La mission de cartographie menée conjointement par la France et l'Irak a ainsi pu dénombrer 354 sites archéologiques uniquement dans la région de Ranya, Peshdar et Bingird.

Une densité de peuplement qui s'explique par au moins quatre raisons, selon Barzan Baiz Ismael, directeur du service des Antiquités.

"D'abord, il y a de nombreuses caves que les premiers hommes pouvaient utiliser comme abris. Un autre facteur est la fertilité des terres, ainsi que la présence d'eau, source de la vie. Et puis surtout, c'était la frontière entre Est et Ouest", analyse-t-il.

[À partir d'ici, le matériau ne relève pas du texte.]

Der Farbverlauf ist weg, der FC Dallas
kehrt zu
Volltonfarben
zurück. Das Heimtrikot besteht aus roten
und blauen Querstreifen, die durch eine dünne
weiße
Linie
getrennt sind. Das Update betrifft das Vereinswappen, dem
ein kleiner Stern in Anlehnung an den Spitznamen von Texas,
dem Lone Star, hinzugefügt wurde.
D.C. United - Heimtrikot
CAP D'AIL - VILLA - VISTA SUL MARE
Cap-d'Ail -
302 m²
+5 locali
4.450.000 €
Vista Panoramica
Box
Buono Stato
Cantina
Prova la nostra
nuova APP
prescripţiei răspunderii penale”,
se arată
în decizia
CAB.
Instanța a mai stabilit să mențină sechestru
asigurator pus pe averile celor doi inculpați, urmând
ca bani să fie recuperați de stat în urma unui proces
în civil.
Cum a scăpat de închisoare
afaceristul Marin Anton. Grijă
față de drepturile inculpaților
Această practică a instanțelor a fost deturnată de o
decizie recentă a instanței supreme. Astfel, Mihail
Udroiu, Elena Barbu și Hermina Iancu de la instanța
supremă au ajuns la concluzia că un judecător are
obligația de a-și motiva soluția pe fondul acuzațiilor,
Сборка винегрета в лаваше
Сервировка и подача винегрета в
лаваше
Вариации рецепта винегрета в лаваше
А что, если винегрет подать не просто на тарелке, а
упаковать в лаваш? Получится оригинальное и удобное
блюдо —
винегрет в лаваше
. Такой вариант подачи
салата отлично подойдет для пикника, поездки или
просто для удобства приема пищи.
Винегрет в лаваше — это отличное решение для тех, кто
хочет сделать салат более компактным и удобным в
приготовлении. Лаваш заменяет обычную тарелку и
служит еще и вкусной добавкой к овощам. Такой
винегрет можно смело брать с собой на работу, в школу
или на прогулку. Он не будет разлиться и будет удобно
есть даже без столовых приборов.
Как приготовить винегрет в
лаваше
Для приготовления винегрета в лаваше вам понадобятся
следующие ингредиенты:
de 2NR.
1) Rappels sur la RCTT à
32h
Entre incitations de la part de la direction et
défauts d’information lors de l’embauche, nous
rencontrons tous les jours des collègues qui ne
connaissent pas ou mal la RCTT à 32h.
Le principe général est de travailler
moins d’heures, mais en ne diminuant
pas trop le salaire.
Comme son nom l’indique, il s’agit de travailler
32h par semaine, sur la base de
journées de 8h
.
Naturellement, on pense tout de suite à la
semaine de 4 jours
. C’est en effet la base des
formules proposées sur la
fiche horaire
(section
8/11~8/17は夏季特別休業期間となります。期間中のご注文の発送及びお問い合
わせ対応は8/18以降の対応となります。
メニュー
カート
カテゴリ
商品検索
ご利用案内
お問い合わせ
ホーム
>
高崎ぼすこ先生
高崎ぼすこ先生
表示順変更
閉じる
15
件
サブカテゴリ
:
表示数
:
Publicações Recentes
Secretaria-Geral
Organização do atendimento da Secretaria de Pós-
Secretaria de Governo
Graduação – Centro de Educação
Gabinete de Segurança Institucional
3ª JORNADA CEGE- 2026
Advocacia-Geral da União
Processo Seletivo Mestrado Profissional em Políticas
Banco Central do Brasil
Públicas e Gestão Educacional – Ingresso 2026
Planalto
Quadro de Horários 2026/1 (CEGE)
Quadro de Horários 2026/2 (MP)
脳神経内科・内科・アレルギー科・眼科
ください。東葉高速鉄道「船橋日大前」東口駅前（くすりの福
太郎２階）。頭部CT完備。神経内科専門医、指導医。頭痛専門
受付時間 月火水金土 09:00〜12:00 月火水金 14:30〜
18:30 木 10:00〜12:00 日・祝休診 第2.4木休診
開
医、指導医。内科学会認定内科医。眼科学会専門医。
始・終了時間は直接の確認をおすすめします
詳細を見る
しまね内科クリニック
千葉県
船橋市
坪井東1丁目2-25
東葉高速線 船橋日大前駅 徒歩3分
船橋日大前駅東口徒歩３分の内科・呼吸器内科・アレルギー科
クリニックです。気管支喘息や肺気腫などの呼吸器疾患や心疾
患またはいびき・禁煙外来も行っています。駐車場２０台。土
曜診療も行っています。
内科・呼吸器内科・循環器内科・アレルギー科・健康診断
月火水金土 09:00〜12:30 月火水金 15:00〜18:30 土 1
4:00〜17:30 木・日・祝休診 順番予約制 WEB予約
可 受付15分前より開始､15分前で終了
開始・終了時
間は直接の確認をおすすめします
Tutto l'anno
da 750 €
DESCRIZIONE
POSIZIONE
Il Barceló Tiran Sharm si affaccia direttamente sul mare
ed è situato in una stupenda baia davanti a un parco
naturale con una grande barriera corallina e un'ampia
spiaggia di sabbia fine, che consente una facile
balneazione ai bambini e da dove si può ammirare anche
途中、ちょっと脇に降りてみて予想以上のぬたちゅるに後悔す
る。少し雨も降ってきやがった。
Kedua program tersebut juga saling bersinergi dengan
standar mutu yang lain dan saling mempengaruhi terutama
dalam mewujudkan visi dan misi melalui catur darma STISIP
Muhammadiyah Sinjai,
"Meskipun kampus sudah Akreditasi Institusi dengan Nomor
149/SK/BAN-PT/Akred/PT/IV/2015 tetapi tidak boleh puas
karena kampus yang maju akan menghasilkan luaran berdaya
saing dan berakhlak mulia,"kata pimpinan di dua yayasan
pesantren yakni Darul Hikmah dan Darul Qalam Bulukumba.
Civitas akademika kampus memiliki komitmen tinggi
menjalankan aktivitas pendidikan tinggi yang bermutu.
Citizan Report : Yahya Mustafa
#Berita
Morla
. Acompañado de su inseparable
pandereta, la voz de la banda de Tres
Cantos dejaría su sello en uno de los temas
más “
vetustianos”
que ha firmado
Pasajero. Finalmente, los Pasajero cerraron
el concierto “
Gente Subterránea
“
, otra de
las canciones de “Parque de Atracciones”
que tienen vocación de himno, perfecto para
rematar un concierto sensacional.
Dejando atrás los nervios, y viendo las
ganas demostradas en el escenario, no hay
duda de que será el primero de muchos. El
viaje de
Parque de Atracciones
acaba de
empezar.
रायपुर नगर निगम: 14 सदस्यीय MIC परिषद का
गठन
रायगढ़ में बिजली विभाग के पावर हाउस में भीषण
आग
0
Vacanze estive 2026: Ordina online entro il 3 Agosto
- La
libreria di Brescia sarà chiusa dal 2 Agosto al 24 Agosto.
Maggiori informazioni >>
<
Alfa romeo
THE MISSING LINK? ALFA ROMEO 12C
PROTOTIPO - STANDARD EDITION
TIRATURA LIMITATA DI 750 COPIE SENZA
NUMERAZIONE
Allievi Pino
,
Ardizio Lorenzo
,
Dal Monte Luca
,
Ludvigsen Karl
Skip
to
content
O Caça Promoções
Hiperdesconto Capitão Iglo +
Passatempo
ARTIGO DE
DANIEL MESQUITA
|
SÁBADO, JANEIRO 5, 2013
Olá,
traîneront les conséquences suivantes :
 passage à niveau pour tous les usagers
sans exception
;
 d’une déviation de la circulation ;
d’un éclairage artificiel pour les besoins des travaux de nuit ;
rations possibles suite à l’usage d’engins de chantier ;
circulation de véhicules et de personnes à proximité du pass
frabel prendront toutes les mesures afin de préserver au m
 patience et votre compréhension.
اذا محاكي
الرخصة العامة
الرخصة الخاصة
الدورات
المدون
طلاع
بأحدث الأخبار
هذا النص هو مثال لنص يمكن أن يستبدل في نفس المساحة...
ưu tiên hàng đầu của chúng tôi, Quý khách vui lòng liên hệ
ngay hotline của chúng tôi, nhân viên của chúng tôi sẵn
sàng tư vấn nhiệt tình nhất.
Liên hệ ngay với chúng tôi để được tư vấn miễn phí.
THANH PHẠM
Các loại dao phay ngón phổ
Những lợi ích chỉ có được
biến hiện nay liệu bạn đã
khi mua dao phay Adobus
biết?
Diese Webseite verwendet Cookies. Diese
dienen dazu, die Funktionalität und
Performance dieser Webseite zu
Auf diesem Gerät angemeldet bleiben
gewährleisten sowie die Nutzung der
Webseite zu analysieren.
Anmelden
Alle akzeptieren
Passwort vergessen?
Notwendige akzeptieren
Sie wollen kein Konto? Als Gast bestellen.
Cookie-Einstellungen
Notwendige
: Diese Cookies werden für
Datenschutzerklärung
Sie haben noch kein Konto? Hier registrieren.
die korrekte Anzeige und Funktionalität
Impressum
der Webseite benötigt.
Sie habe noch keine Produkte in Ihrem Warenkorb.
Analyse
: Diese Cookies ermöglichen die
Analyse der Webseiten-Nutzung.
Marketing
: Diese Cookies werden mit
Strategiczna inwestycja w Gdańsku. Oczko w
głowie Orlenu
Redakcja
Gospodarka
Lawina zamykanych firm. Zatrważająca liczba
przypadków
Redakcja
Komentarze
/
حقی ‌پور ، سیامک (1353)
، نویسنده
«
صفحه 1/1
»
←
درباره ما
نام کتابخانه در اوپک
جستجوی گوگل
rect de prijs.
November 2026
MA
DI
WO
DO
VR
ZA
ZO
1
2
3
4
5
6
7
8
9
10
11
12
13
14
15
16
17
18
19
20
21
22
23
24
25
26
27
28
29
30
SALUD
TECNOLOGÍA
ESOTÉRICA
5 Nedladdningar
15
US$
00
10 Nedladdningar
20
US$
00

La mission du British Museum, entamée à l'automne 2016, devrait s'achever en 2020, et, peut-être, apporter des réponses sur l'histoire de ce carrefour des civilisations.

Mais, pour l'heure, sur le site de Qalatga Darband, Ismael Nuraddini et Rzgar Qader Boskiny sont seuls avec des pelles abandonnées et un pêcheur qui boit le thé à l'ombre de son pick-up.

"Si cette suspension (des vols internationaux) dure, j'ai peur cela affecte négativement notre travail", s"inquiète Rzgar.

"Quand les équipes reviendront, l'âge d'or de l'archéologie pourra recommencer," ajoute-t-il avec un sourire.

Les informations ci-dessus de l'AFP n'engagent pas la responsabilité de l'Institut kurde de Paris.